Washington is now using federal power to override state gambling laws—this time to protect “prediction markets” it spent years trying to shut down.
Quick Take
- The Trump-era CFTC has pivoted from restricting prediction markets to actively defending them against state enforcement actions.
- States including Nevada and Arizona have moved to block or prosecute certain prediction-market offerings they say resemble illegal sports betting.
- CFTC Chairman Michael Selig has signaled the agency may intervene in state cases to assert “exclusive jurisdiction” under federal commodities law.
- A bipartisan Senate bill from Sens. John Curtis (R-UT) and Adam Schiff (D-CA) would ban sports-style prediction contracts on CFTC-registered markets.
Federal Power Play Collides With State Gambling Authority
The Commodity Futures Trading Commission is increasingly positioning itself as the primary referee for prediction markets, even when states argue the products look like sports betting. Under the current administration, the agency’s stance has shifted toward defending these platforms and asserting that the Commodity Exchange Act gives it exclusive jurisdiction. That sets up a direct federal-state clash, with states insisting gambling regulation has traditionally been their job.

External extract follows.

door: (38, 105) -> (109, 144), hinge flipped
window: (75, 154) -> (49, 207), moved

The immediate friction is playing out in the courts and in state enforcement actions. Nevada has temporarily blocked Kalshi from offering certain sports-related event contracts, while Arizona prosecutors have filed illegal-gambling criminal charges tied to similar activity. The central disagreement is definitional but consequential: states say “sports bets with a different name” still fall under state law, while market operators say they are federally regulated derivatives.
How Washington’s Stance Flipped After Years of Restriction
For years, the CFTC maintained a relatively clear boundary: the agency regulated derivatives markets while discouraging “gaming” contracts. PredictIt operated under a no-action letter with strict limits, including caps on position size and the number of participants, and a prohibition on sports contracts. During the Biden administration, the CFTC withdrew that no-action letter in 2022, prompting litigation that resulted in an injunction allowing operations to continue.

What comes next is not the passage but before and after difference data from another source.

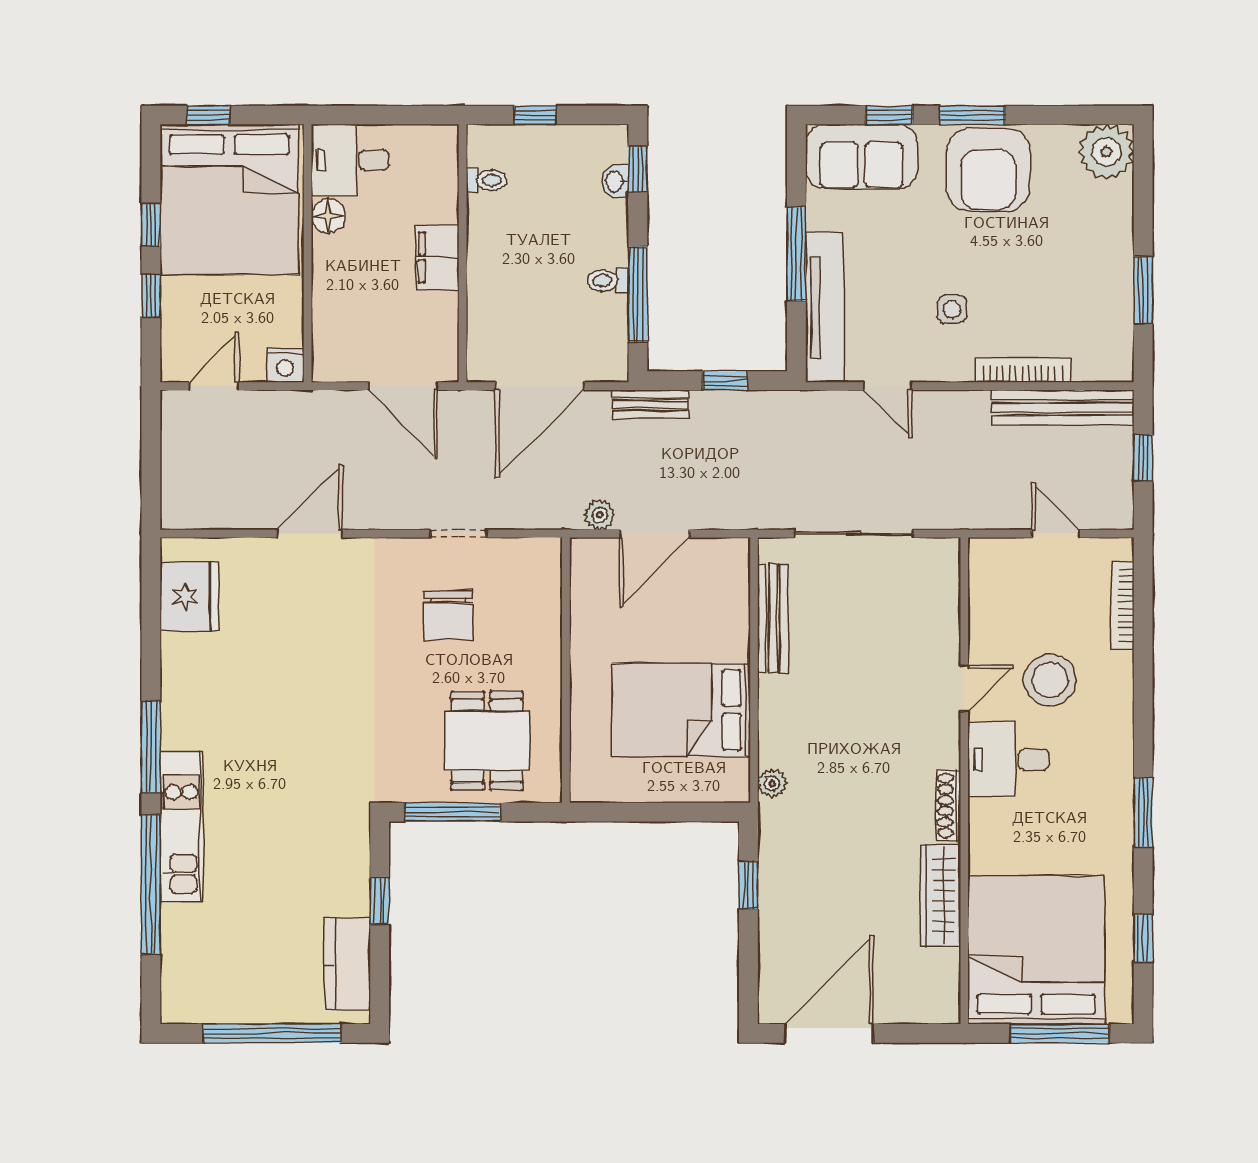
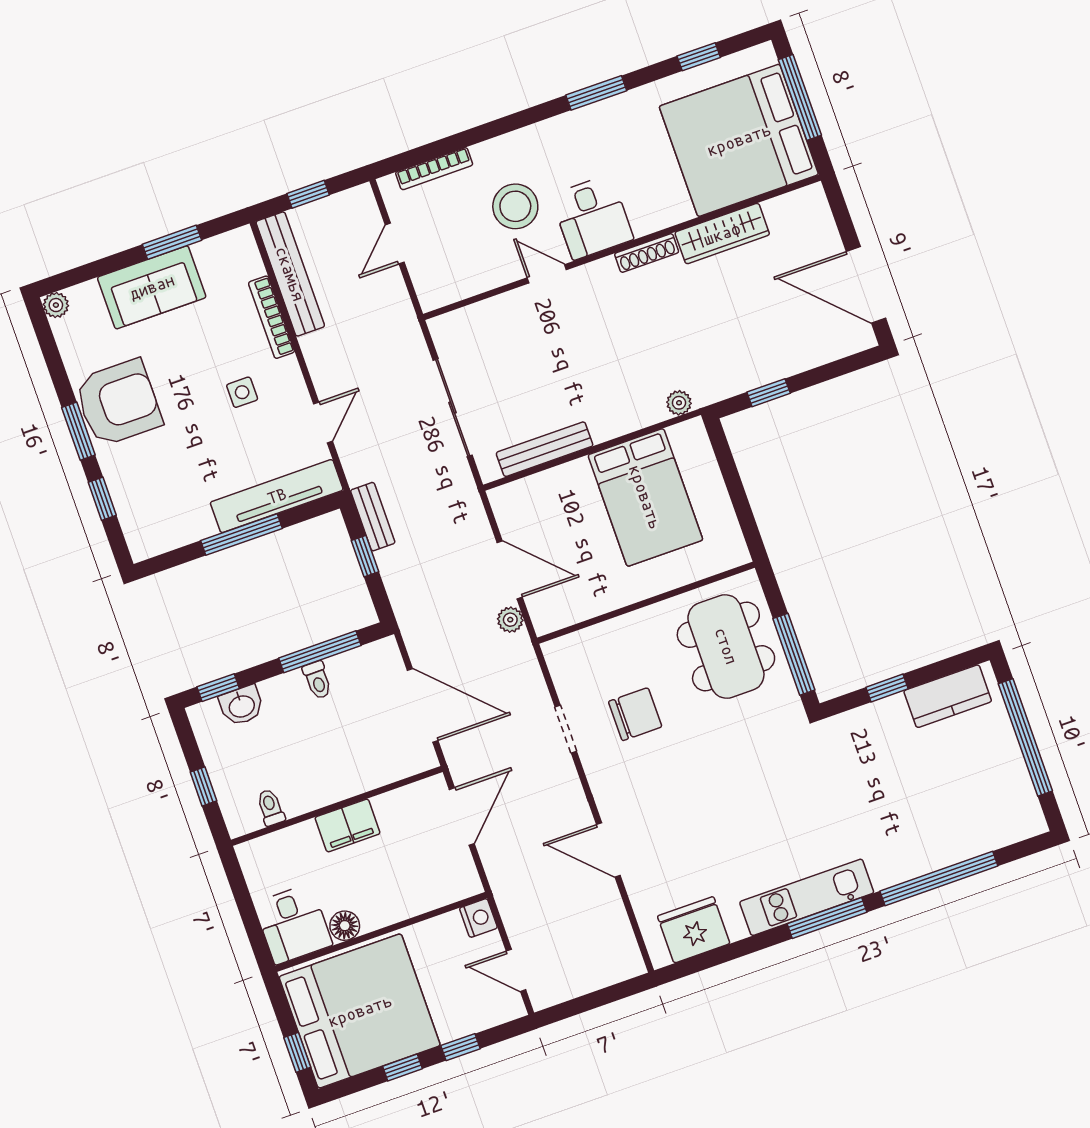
plant: (1106, 152) -> (56, 305), width x0.53, depth x0.53
sofa: (861, 157) -> (152, 287), moved, turned 90
washbasin: (615, 181) -> (241, 706), width x1.38, depth x1.45
bench: (651, 404) -> (373, 517), moved
dining table: (487, 741) -> (726, 646), width x1.38
kitchen unit: (181, 827) -> (807, 897), moved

The policy reversal accelerated after a late-2024 federal appeals court ruling favoring Kalshi, finding certain event contracts were not “gaming” under the Commodity Exchange Act. In 2025, the Trump CFTC settled with PredictIt and loosened restrictions, and it granted Aristotle full Designated Contract Market approval. After Michael Selig’s December 2025 confirmation as CFTC chairman, the agency pulled back proposed rules that would have banned political and sports event contracts.

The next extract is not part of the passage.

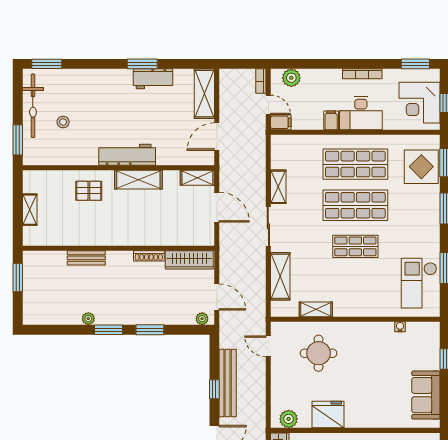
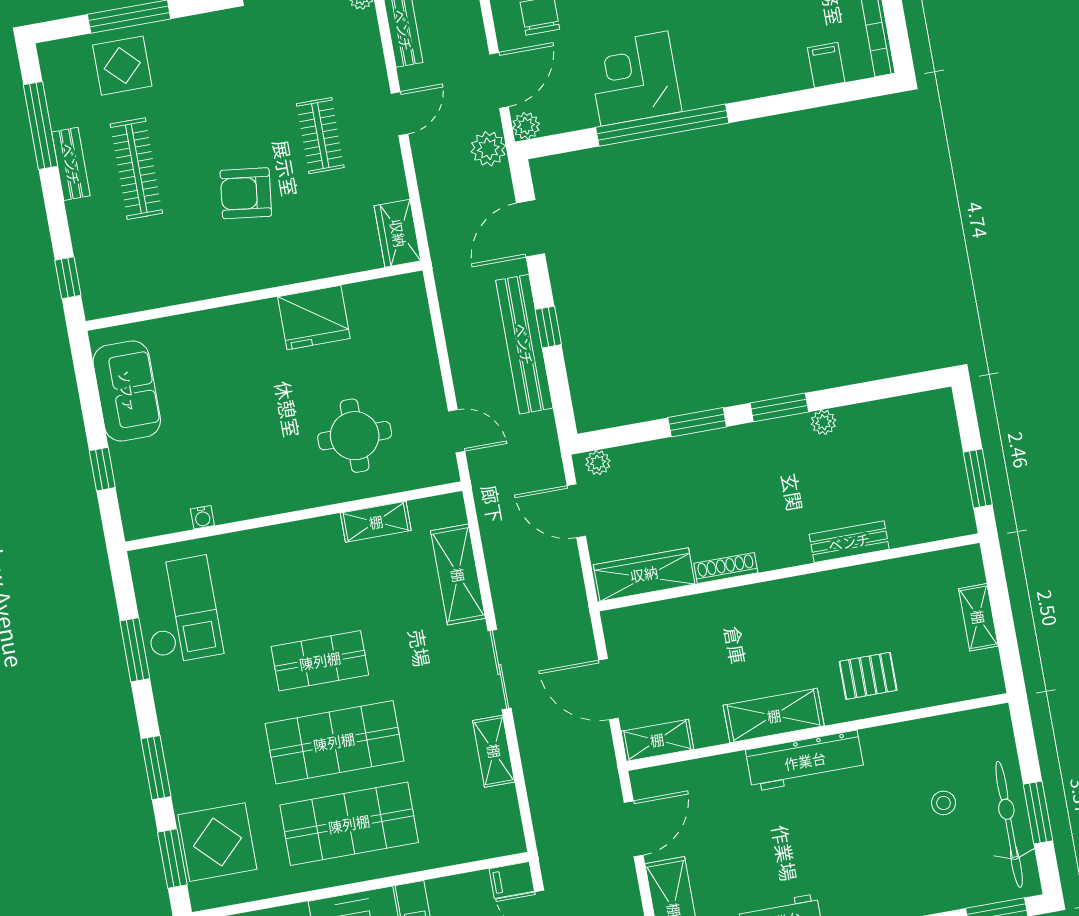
window: (18, 140) -> (1038, 812), moved
plant: (289, 419) -> (391, 295), removed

Why Conservatives and Civil Libertarians Are Watching Closely
Prediction markets raise a familiar conservative tension: Washington’s appetite to centralize authority versus states’ police powers and local standards. The CFTC’s claim of “exclusive jurisdiction” may appeal to those who want uniform national rules for financial products, but it also risks sidelining state lawmakers who deliberately rejected sports betting expansion. If a federal agency can preempt state gambling frameworks by re-labeling the activity as commodities trading, states could lose real leverage.
Bipartisan Pushback Targets Sports-Style Contracts
Sen. John Curtis and Sen. Adam Schiff have introduced the “Prediction Markets Are Gambling Act,” aiming to prohibit CFTC-registered entities from listing contracts that resemble sports betting or casino-style games. Their argument is that these markets can evade state and tribal consumer protections, generate no public revenue for local governments, and undermine tribal regulatory regimes. The bill reflects a rare coalition: concerns about consumer protection and sovereignty on one side, and concerns about federal overreach and regulatory loopholes on the other.
Key facts remain contested because the heart of the issue is legal classification. Industry advocates describe prediction contracts as swaps that belong under federal commodities regulation and warn that bans could push activity offshore. State officials counter that the practical effect looks like gambling, especially when contracts track discrete sports outcomes. Until courts or Congress clarify the line, Americans should expect more litigation, more preemption fights, and more skepticism that government is serving the public rather than whichever powerful interests can win the jurisdiction battle.